The book can be an excellent desk reference for engineering research managers. Also, the book can be used as a text book for engineering management classes.
Well written by authorities in this field, it provides a comprehensive guide to R&D organization based on their theoretical exploration as well as their management practices. This book can be considered to serve as an instructive tool for research and development organizations, and faculty members, department heads, and research administrators at academic institutions.
Written as a comprehensive guide, this book covers nearly every important aspect in managing R&D organization, from the micro-level management perspective to the macro-level understanding of science policy, from the birth of innovation to technical transfer, from the theory of individual behavior to potential challenges aroused by multicultural cooperation, etc. With the topics clearly developed with a vivid combination of theoretical analysis, models and case analyses, this book is desirable text book for individuals seeking for knowledge about R&D organization management courses.
Based on my over 20 years' experience in graduates teaching and supervision, I would say this book is good for graduates education and training. It is really great to know that this thoughtful and excellent works have been published both in English and Chinese. I am going to recommend my colleagues to use this book as their elective course for graduate's education both in USA and China.

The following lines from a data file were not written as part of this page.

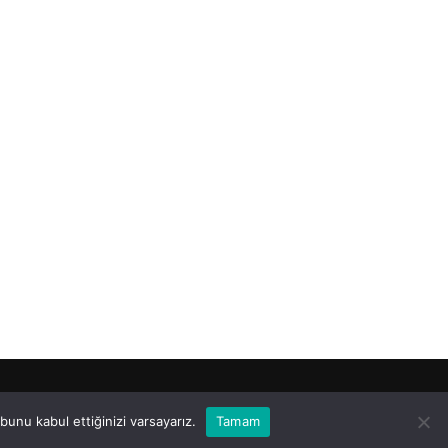
unu kabul ettiğinizi varsayarız.
Tamam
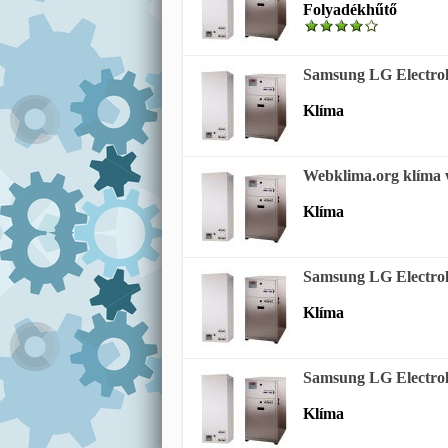
Folyadékhűtő
Samsung LG Electrol
Klíma
Webklima.org klíma 
Klíma
Samsung LG Electrol
Klíma
Samsung LG Electrol
Klíma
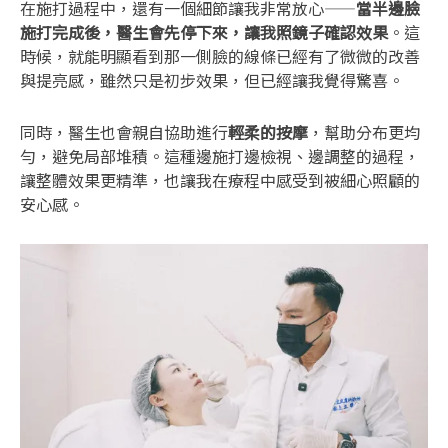
在施打過程中，還有一個細節讓我非常放心——
當半邊臉
施打完成後，醫生會先停下來，讓我照鏡子確認效果
。這
時候，就能明顯看到那一側臉的線條已經有了微微的改善
與提亮感，雖然只是初步效果，但已經讓我覺得驚喜。
同時，醫生也會親自協助進行
輕柔的按摩
，幫助分布更均
勻，避免局部堆積。這種邊施打邊檢視、邊調整的過程，
讓整體效果更精準，也讓我在療程中感受到被細心照顧的
安心感。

After starting with the basics--including a section, "What is Research and Development?"--the book quickly moves on to provide insight on creating and running effective R&D organizations, examine issues in technology transfer, identify models for innovation, provide perspective on the role of strategy in R&D organizations, and explore how research activities relate to social and economic goals and potential implications for science policy.
Through its extensive review of global trends and recent literature, the book emphasizes providing examples of approaches organizations use to achieve their goals rather than recommending a specific approach. For example, in a chapter on innovation, the book specifically states that "the question is not which model is best, but which model or models best fit an organization's strategic objectives for innovation." This book's readers will be well armed to face the challenges of "managing the unmanageable."